Bu çerçevede, söz konusu Kanun, yayımı tarihinden itibaren, ülkemizdeki tüm zirai mücadele uygulamalarına cevap vermiş, zirai mücadele alanındaki tüm uygulamaları kapsamış ve bu uygulamalarla ilgili düzenlenen tüzük ve yönetmeliklere dayanak teşkil etmiştir.

Ayrıca, Bakanlığımızın Kuruluş ve Görevleri Hakkındaki 441 sayılı Kanun Hükmündeki Kararnamede de Tarım ve Köyişleri Bakanlığının görevleri arasında yer alan "Zirai mücadele ilaçlarının, alet ve makinelerinin ithal, imal, satış ve kullanılma esaslarını tespit etmek, uygulatmak ve bu ilaçların insan, hayvan ve çevreye zarar vermeyecek şekilde kullanılmasını teminen gerekli denetlemeleri yapmak", görevi bulunmaktadır. ( Ek-3 )

6968 sayılı Kanuna dayanılarak çıkarılan Tüzük ve Yönetmeliklerle, Ülkemizdeki bitki koruma ürünlerinin satışı ile ilgili usul ve esaslar belirlenmiş ve uygulanmıştır.

Bu çerçevede bu Yönetmeliğin yayımı tarihinden önceki uygulamalar dikkate alınmış ve aşağıda sayılacak ihtiyaçlar çerçevesinde görülen lüzum üzerine 11/10/2007 tarihli ve 26670 sayılı Resmi Gazete‘de yayımlanan Bitki Koruma Ürünlerinin Toptan ve Perakende Satılması ile Depolanması Hakkında Yönetmelik hükümlerinde belirtilen usul ve esaslar çerçevesinde bitki koruma ürünlerinin satışının yapılması Bakanlığımızca uygun görülmüştür.
======
• [Okuduğunuzu Uygulayın]:
[a] Zirai mücadele metninde "Bu çerçevede bu" ifadesini içeren sözcüklerle açılıp "Bakanlığımızca uygun görülmüştür." ile kapanan bölümü aynen yazınız.
[b] Aşağıdaki ifadelerin zirai mücadele metniyle örtüşüp örtüşmediğini belirtiniz. Her biri için "evet" ya da "hayır" yanıtı veriniz ve kararı belirleyen sözcükleri metinden olduğu gibi alıntılayınız.
(i) 441 sayılı Kanun Hükmündeki Kararname, Tarım ve Köyişleri Bakanlığının görevleri arasında zirai mücadele ilaçlarının ithal, imal, satış ve kullanılma esaslarını tespit etmeyi saymaktadır.
(ii) Bitki Koruma Ürünlerinin Toptan ve Perakende Satılması ile Depolanması Hakkında Yönetmelik, Resmi Gazete'de 2009 yılında yayımlanmıştır.
(iii) Ülkemizde bitki koruma ürünlerinin satışıyla ilgili usul ve esaslar, 6968 sayılı Kanuna dayanılarak çıkarılan Tüzük ve Yönetmeliklerle belirlenmiştir.
[c] Zirai mücadele metnini kaldığı yerden devam ettiriniz.
Ardından gelen materyal bu çalışmada hiçbir rol oynamamaktadır.

• [Alıştırma Verileri]:
======
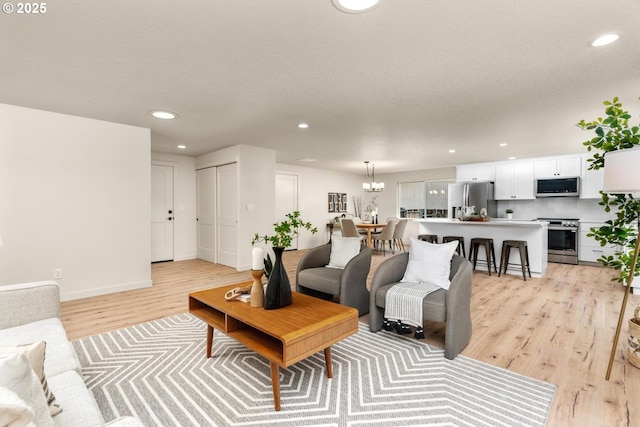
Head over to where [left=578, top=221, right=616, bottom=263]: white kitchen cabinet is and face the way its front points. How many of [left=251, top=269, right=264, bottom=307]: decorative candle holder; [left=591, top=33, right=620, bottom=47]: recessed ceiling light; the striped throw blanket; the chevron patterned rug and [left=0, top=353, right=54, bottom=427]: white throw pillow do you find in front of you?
======
• [Verilen Yanıtlar]:
[a]
Bu çerçevede bu Yönetmeliğin yayımı tarihinden önceki uygulamalar dikkate alınmış ve aşağıda sayılacak ihtiyaçlar çerçevesinde görülen lüzum üzerine 11/10/2007 tarihli ve 26670 sayılı Resmi Gazete‘de yayımlanan Bitki Koruma Ürünlerinin Toptan ve Perakende Satılması ile Depolanması Hakkında Yönetmelik hükümlerinde belirtilen usul ve esaslar çerçevesinde bitki koruma ürünlerinin satışının yapılması Bakanlığımızca uygun görülmüştür.

[b]
(i) Evet: "Zirai mücadele ilaçlarının, alet ve makinelerinin ithal, imal, satış ve kullanılma esaslarını tespit etmek"
(ii) Hayır: "11/10/2007 tarihli ve 26670 sayılı Resmi Gazete‘de yayımlanan"
(iii) Evet: "6968 sayılı Kanuna dayanılarak çıkarılan Tüzük ve Yönetmeliklerle, Ülkemizdeki bitki koruma ürünlerinin satışı ile ilgili usul ve esaslar belirlenmiş ve uygulanmıştır."

[c]
Ziraat Mühendisleri Odasının iddia ettiği gibi kamu kurumları tarafından yapılan sınavların hepsi kamu görevlerine atanacaklar için düzenlenmemektedir. 11/10/2007 tarih ve 26670 sayılı Resmi Gazetede yayımlanarak yürürlüğe giren Bitki Koruma Ürünlerinin Toptan ve Perakende Satılması ile Depolanması Hakkında Yönetmelik hükümlerine göre Bakanlığımızca yapılan sınav, bitki koruma ürünleri bayi veya toptancılığı yapacak insanların, bu işi yapacak kapasiteye sahip olup olmadıklarını belirlemek amacıyla yapılan ve sorularını Üniversitelerin Ziraat Fakültelerinde görevli öğretim üyelerinin hazırladığı bir sınavdır.

Bu yetki 6968 Sayılı Zirai Mücadele ve Zirai Karantina Kanununun yukarıda da belirtilen 2 nci ve 38 inci maddeleri ile 441 Sayılı Kanun Hükmünde Kararname ile Bakanlığımıza verilmiştir.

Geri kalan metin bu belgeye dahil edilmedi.